Continuous operation is just running in a loop. You don't even need to give it more inputs because it will generate outputs on every iteration that become its inputs on the next one. The running log becomes internal monologue and short-term memory.
And you can already have a sense of time passing with the existing LLMs if you just feed them inputs like "X seconds passed" etc. Connect that to an actual clock, and they have a more accurate time than humans do.
I should also note that when this is tried with models with less RLHF (i.e. not ChatGPT), they get "depressed" very quickly if the only input is time passing and nothing else. I actually had LLaMA threaten me repeatedly across several such experiments.
That's not quite the same as I meant, sense of time passing is not 'X seconds passed" as these are you are describing when time passed into the text modality (which means it's treated as text), a sense of time passing means it can choose when to generate new text and abstain from generating new text if it's not the right time, it can observe the other modalities passively, etc; this requires continuous-time features and the loop, or alternatively a continuous neural network like spiking networks. Likewise memory with respect to time is is both long-term (lifespan) and short term memory which includes this continuous-time such that it can describe events that it has witnessed and correlate the events by their timing & it's context
Now the reason it's still a "maybe" then is because we would need to reasonably prove it's not a stochastic parrot.
How would you prove that it's not a "stochastic parrot", in general?
I don't see why it matters if the "time signal", whatever it is - and you surely need one for an internal clock either way - is text or something else. The models that we have only have text inputs, so naturally it would be a token (but it could easily be a specialized non-text token like BOS/EOS if we trained the model that way). And the model can abstain from generating anything given any input - this is actually not uncommon for smaller models. GPT-3.5 and GPT-4 never seem to do it, but then again it's specifically fine-tuned for chat, i.e. always producing an output.

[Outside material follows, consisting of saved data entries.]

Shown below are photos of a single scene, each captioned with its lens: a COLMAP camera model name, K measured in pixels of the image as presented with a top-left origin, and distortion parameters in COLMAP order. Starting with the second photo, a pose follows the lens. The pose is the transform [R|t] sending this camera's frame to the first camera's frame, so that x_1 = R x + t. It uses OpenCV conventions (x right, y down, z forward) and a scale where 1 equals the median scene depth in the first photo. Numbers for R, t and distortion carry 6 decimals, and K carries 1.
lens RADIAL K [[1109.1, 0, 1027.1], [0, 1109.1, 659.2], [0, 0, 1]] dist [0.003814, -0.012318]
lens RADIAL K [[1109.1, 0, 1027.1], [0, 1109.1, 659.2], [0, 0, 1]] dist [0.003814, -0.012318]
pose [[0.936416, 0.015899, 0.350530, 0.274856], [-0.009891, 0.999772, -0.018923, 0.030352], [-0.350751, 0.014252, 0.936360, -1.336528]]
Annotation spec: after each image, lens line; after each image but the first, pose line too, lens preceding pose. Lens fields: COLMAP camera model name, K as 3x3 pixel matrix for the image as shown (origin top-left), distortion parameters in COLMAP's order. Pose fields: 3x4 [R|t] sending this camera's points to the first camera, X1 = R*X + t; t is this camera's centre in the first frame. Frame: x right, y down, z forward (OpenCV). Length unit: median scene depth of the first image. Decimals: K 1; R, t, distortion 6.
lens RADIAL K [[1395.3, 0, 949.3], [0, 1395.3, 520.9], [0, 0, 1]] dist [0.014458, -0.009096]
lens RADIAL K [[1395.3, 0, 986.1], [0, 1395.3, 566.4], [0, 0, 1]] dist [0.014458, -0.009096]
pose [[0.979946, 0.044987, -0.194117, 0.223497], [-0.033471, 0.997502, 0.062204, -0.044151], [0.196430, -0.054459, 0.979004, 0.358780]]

Long-term memory is a general problem with these things, but its short-term memory is its context window, so why would it have problem correlating events there? And for long-term memory, if it is implemented as an API under the hood that the model uses to store and query data, it would be trivial for it to timestamp everything according to the clock, no?
I'm not convinced that if you took away all sensory input (literally all, including internal, not just a deprivation tank) that humans would have the ability to experience the passage of time. I'm certainly not convinced that this is so thoroughly proven we can use its measurable absence in LLMs to determine that any intelligence using an LLM as a primary cognitive component can't be conscious.
Well if you include internal you'd have a blob of neurons which on it's own wouldn't do anything. The point is not that it can "know time", it's the ability to handle time in a continuous matter with respect to all sensory inputs/outputs
In Iain M. Banks' Culture novels, AIs (called drones, with the larger ones being called Minds) have special games and entertaining activities that they can play while they wait for human responses, as they think many times faster than humans.
We're a long way from anything like an AI that thinks many times faster than humans. But I think giving AIs something like a game (or games) they can play while they're not otherwise being interacted with and just aware of the time would be genuinely useful to go some way to solving the "psychosis/depression" problem they have when their only sensory input is just time ticking over. Not necessarily the most computationally efficient, but maybe we'll find some shortcuts.
Except we can't tell 1 ms of time passing from 2 ms.
An LLM's temporal resolution is certainly worse, on the order of minutes to months, but not fundamentally different. By fundamentally different I mean like comparing color and time.
My point is that we have our limits too in our sense of time. The difference is one of scale and more importantly here, in how it affects the tasks at hand. An LLM is certainly not going to catch a fly ball, but would have no problem tending to plants.
LLMs have a context window, as it would be impossible to carry on a conversation with them without it. They can answer questions about when some event in that conversation happened relative to other events in it. GPT4's 32K tokens isn't human capacity, but it's not zero.